Copy these lines word for word, starting at the line that contains "pose: elev=348.6 azim=190.6" and continuing to the end of the listing. Leave out the pictures.

Stored items
************

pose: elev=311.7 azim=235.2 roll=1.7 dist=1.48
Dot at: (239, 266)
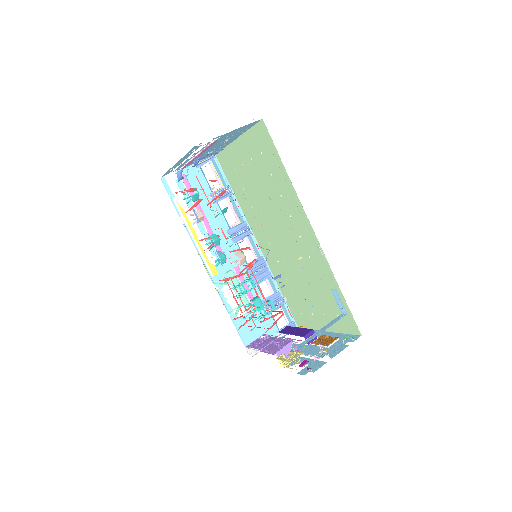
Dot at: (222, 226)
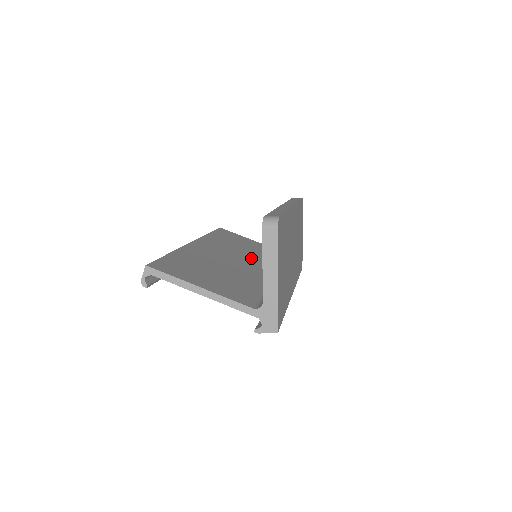
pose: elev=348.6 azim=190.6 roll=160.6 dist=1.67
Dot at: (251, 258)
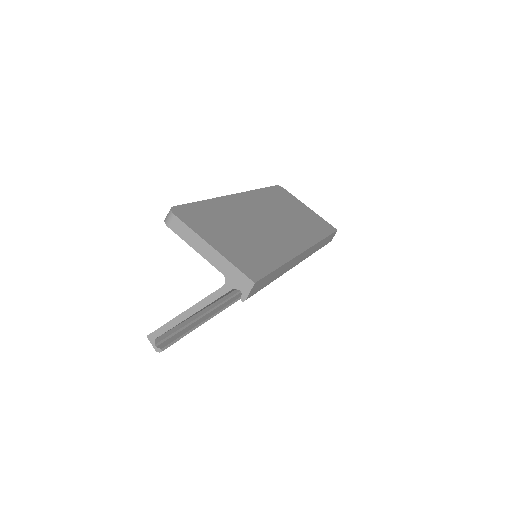
Dot at: occluded
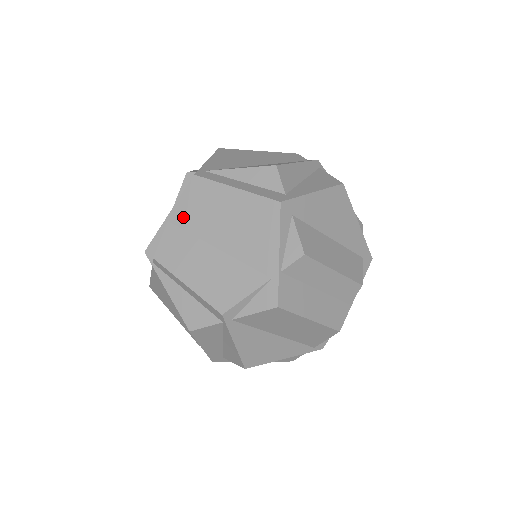
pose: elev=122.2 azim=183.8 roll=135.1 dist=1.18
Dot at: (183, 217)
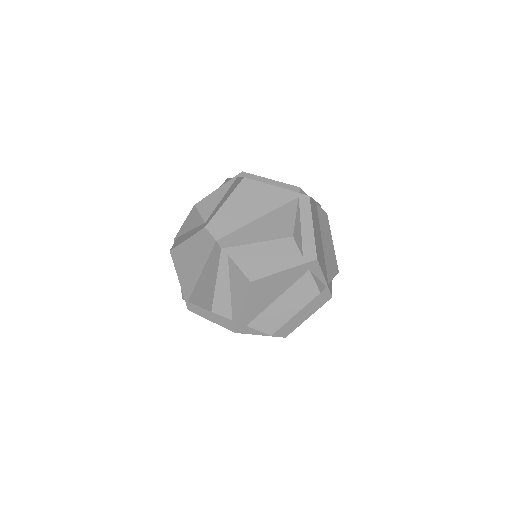
Dot at: occluded
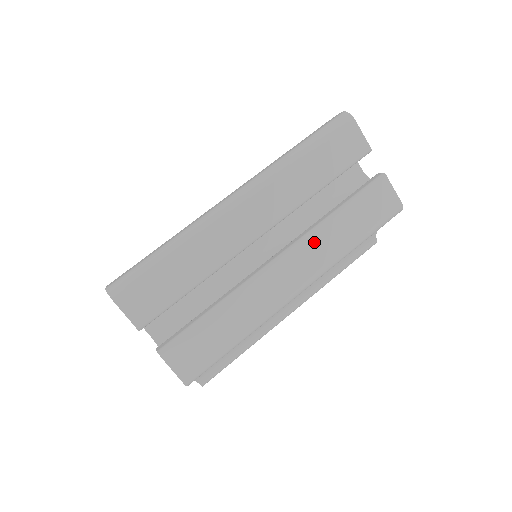
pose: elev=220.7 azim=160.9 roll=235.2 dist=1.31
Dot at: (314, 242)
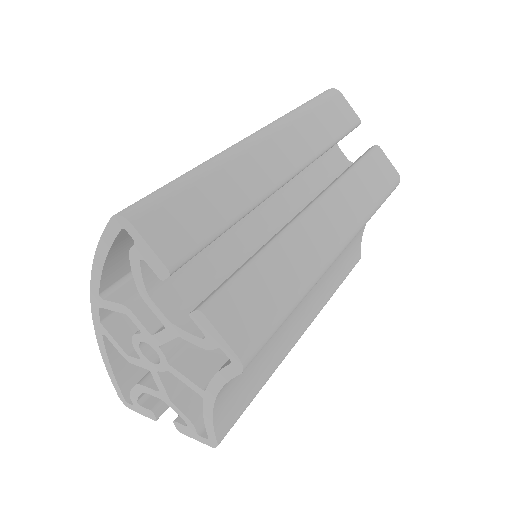
Dot at: (341, 194)
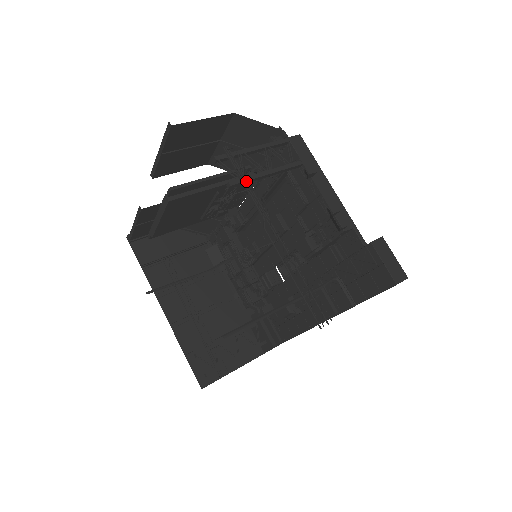
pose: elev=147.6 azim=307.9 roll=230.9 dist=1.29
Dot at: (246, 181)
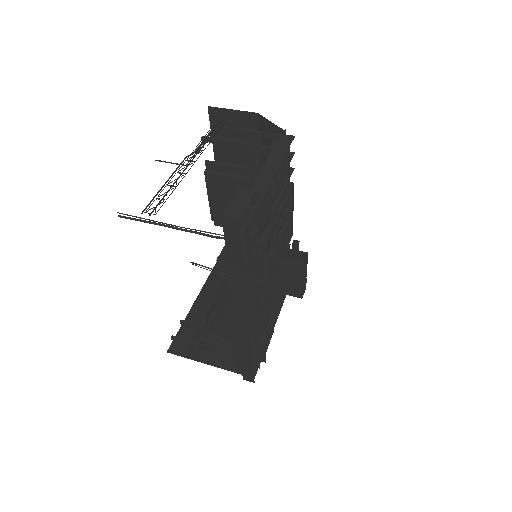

************

● **Written solution**:
pose: elev=348.6 azim=190.6 roll=160.6 dist=1.67
Dot at: (251, 258)
Dot at: occluded
pose: elev=122.2 azim=183.8 roll=135.1 dist=1.18
Dot at: (183, 217)
Dot at: occluded
pose: elev=220.7 azim=160.9 roll=235.2 dist=1.31
Dot at: (314, 242)
Dot at: (341, 194)
pose: elev=147.6 azim=307.9 roll=230.9 dist=1.29
Dot at: (246, 181)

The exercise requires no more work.